#### [How to complete this task]
Nothing may be left out, so copy every entry exactly.

#### [Provided records]
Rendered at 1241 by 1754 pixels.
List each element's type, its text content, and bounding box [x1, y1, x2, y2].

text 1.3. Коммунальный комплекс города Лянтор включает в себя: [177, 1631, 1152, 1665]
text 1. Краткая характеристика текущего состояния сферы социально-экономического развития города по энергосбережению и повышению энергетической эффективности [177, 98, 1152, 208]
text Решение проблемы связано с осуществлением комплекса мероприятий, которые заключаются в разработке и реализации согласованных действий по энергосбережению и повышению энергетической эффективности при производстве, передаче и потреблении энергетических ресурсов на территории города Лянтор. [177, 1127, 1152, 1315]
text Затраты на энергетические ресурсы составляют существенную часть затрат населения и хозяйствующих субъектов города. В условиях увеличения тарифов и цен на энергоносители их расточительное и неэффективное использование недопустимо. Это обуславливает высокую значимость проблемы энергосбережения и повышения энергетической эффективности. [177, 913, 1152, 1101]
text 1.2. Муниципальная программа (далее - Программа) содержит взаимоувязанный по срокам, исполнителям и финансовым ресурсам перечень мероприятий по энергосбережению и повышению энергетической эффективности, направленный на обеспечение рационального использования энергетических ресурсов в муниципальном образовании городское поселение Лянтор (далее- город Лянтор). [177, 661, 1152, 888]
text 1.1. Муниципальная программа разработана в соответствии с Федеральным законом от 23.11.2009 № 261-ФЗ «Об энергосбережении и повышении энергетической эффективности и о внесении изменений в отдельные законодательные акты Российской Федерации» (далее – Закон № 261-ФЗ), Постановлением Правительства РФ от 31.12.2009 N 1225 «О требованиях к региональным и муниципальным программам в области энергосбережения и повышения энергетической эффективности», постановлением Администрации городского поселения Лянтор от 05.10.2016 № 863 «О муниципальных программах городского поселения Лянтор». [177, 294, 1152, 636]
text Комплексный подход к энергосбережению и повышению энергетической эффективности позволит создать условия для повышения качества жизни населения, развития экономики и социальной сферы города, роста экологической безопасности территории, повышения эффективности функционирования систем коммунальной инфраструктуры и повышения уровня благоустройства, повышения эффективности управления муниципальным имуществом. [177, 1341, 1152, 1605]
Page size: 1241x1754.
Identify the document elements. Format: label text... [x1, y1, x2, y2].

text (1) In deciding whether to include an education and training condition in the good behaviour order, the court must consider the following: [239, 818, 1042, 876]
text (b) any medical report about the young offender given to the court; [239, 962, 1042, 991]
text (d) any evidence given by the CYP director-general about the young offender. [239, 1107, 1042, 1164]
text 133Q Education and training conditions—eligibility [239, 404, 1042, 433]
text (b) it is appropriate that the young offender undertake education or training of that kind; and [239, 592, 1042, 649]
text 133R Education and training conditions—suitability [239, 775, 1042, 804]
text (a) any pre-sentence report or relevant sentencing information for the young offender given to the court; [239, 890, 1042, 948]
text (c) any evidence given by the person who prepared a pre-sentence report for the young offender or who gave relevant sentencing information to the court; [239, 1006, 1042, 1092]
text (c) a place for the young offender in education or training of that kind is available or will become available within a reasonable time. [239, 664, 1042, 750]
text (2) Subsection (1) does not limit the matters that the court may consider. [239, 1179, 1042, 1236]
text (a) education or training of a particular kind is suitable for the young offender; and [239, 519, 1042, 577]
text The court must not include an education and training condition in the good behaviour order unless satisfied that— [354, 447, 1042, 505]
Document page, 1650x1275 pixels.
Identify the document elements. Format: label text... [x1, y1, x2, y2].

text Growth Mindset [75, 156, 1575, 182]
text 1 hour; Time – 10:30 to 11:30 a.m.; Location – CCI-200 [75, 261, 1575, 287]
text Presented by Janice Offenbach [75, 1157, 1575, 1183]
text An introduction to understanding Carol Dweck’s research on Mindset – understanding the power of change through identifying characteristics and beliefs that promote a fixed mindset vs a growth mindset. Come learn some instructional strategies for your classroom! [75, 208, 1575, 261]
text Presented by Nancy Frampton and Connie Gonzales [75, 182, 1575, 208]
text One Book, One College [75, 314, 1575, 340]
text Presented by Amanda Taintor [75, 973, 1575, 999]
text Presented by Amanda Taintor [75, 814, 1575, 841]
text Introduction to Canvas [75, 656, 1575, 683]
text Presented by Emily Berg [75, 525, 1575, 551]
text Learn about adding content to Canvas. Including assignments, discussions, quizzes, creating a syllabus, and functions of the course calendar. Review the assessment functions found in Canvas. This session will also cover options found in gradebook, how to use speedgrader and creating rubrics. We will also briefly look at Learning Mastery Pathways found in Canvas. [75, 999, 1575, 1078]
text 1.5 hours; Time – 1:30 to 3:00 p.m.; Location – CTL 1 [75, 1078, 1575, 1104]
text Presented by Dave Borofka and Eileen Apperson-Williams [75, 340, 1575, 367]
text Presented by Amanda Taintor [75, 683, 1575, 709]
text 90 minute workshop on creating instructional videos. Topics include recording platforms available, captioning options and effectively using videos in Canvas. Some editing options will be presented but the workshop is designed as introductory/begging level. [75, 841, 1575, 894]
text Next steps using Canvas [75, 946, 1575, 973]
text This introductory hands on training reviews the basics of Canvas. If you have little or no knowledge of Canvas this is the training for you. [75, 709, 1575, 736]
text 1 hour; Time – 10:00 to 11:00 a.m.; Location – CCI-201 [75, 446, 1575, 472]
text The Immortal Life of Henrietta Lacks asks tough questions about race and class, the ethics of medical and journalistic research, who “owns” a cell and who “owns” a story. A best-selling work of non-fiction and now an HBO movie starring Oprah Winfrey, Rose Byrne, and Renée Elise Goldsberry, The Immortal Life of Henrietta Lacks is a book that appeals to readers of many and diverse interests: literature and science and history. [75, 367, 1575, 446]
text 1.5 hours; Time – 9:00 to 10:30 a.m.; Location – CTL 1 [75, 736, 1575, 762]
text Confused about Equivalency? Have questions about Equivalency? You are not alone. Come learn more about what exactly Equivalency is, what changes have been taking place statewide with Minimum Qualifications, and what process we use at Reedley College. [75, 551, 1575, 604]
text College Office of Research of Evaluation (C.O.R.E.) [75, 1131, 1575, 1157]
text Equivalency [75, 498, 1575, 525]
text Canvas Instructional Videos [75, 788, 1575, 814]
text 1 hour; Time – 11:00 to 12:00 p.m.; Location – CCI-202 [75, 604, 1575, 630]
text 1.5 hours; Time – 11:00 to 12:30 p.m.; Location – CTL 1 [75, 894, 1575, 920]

#### [Expected answer]
Rendered at 1241 by 1754 pixels.
List each element's type, its text content, and bounding box [x1, y1, x2, y2].

text 1.3. Коммунальный комплекс города Лянтор включает в себя: [177, 1631, 1152, 1665]
text 1. Краткая характеристика текущего состояния сферы социально-экономического развития города по энергосбережению и повышению энергетической эффективности [177, 98, 1152, 208]
text Решение проблемы связано с осуществлением комплекса мероприятий, которые заключаются в разработке и реализации согласованных действий по энергосбережению и повышению энергетической эффективности при производстве, передаче и потреблении энергетических ресурсов на территории города Лянтор. [177, 1127, 1152, 1315]
text Затраты на энергетические ресурсы составляют существенную часть затрат населения и хозяйствующих субъектов города. В условиях увеличения тарифов и цен на энергоносители их расточительное и неэффективное использование недопустимо. Это обуславливает высокую значимость проблемы энергосбережения и повышения энергетической эффективности. [177, 913, 1152, 1101]
text 1.2. Муниципальная программа (далее - Программа) содержит взаимоувязанный по срокам, исполнителям и финансовым ресурсам перечень мероприятий по энергосбережению и повышению энергетической эффективности, направленный на обеспечение рационального использования энергетических ресурсов в муниципальном образовании городское поселение Лянтор (далее- город Лянтор). [177, 661, 1152, 888]
text 1.1. Муниципальная программа разработана в соответствии с Федеральным законом от 23.11.2009 № 261-ФЗ «Об энергосбережении и повышении энергетической эффективности и о внесении изменений в отдельные законодательные акты Российской Федерации» (далее – Закон № 261-ФЗ), Постановлением Правительства РФ от 31.12.2009 N 1225 «О требованиях к региональным и муниципальным программам в области энергосбережения и повышения энергетической эффективности», постановлением Администрации городского поселения Лянтор от 05.10.2016 № 863 «О муниципальных программах городского поселения Лянтор». [177, 294, 1152, 636]
text Комплексный подход к энергосбережению и повышению энергетической эффективности позволит создать условия для повышения качества жизни населения, развития экономики и социальной сферы города, роста экологической безопасности территории, повышения эффективности функционирования систем коммунальной инфраструктуры и повышения уровня благоустройства, повышения эффективности управления муниципальным имуществом. [177, 1341, 1152, 1605]
Page size: 1241x1754.
Identify the document elements. Format: label text... [x1, y1, x2, y2].

text (1) In deciding whether to include an education and training condition in the good behaviour order, the court must consider the following: [239, 818, 1042, 876]
text (b) any medical report about the young offender given to the court; [239, 962, 1042, 991]
text (d) any evidence given by the CYP director-general about the young offender. [239, 1107, 1042, 1164]
text 133Q Education and training conditions—eligibility [239, 404, 1042, 433]
text (b) it is appropriate that the young offender undertake education or training of that kind; and [239, 592, 1042, 649]
text 133R Education and training conditions—suitability [239, 775, 1042, 804]
text (a) any pre-sentence report or relevant sentencing information for the young offender given to the court; [239, 890, 1042, 948]
text (c) any evidence given by the person who prepared a pre-sentence report for the young offender or who gave relevant sentencing information to the court; [239, 1006, 1042, 1092]
text (c) a place for the young offender in education or training of that kind is available or will become available within a reasonable time. [239, 664, 1042, 750]
text (2) Subsection (1) does not limit the matters that the court may consider. [239, 1179, 1042, 1236]
text (a) education or training of a particular kind is suitable for the young offender; and [239, 519, 1042, 577]
text The court must not include an education and training condition in the good behaviour order unless satisfied that— [354, 447, 1042, 505]
Document page, 1650x1275 pixels.
Identify the document elements. Format: label text... [x1, y1, x2, y2].

text Growth Mindset [75, 156, 1575, 182]
text 1 hour; Time – 10:30 to 11:30 a.m.; Location – CCI-200 [75, 261, 1575, 287]
text Presented by Janice Offenbach [75, 1157, 1575, 1183]
text An introduction to understanding Carol Dweck’s research on Mindset – understanding the power of change through identifying characteristics and beliefs that promote a fixed mindset vs a growth mindset. Come learn some instructional strategies for your classroom! [75, 208, 1575, 261]
text Presented by Nancy Frampton and Connie Gonzales [75, 182, 1575, 208]
text One Book, One College [75, 314, 1575, 340]
text Presented by Amanda Taintor [75, 973, 1575, 999]
text Presented by Amanda Taintor [75, 814, 1575, 841]
text Introduction to Canvas [75, 656, 1575, 683]
text Presented by Emily Berg [75, 525, 1575, 551]
text Learn about adding content to Canvas. Including assignments, discussions, quizzes, creating a syllabus, and functions of the course calendar. Review the assessment functions found in Canvas. This session will also cover options found in gradebook, how to use speedgrader and creating rubrics. We will also briefly look at Learning Mastery Pathways found in Canvas. [75, 999, 1575, 1078]
text 1.5 hours; Time – 1:30 to 3:00 p.m.; Location – CTL 1 [75, 1078, 1575, 1104]
text Presented by Dave Borofka and Eileen Apperson-Williams [75, 340, 1575, 367]
text Presented by Amanda Taintor [75, 683, 1575, 709]
text 90 minute workshop on creating instructional videos. Topics include recording platforms available, captioning options and effectively using videos in Canvas. Some editing options will be presented but the workshop is designed as introductory/begging level. [75, 841, 1575, 894]
text Next steps using Canvas [75, 946, 1575, 973]
text This introductory hands on training reviews the basics of Canvas. If you have little or no knowledge of Canvas this is the training for you. [75, 709, 1575, 736]
text 1 hour; Time – 10:00 to 11:00 a.m.; Location – CCI-201 [75, 446, 1575, 472]
text The Immortal Life of Henrietta Lacks asks tough questions about race and class, the ethics of medical and journalistic research, who “owns” a cell and who “owns” a story. A best-selling work of non-fiction and now an HBO movie starring Oprah Winfrey, Rose Byrne, and Renée Elise Goldsberry, The Immortal Life of Henrietta Lacks is a book that appeals to readers of many and diverse interests: literature and science and history. [75, 367, 1575, 446]
text 1.5 hours; Time – 9:00 to 10:30 a.m.; Location – CTL 1 [75, 736, 1575, 762]
text Confused about Equivalency? Have questions about Equivalency? You are not alone. Come learn more about what exactly Equivalency is, what changes have been taking place statewide with Minimum Qualifications, and what process we use at Reedley College. [75, 551, 1575, 604]
text College Office of Research of Evaluation (C.O.R.E.) [75, 1131, 1575, 1157]
text Equivalency [75, 498, 1575, 525]
text Canvas Instructional Videos [75, 788, 1575, 814]
text 1 hour; Time – 11:00 to 12:00 p.m.; Location – CCI-202 [75, 604, 1575, 630]
text 1.5 hours; Time – 11:00 to 12:30 p.m.; Location – CTL 1 [75, 894, 1575, 920]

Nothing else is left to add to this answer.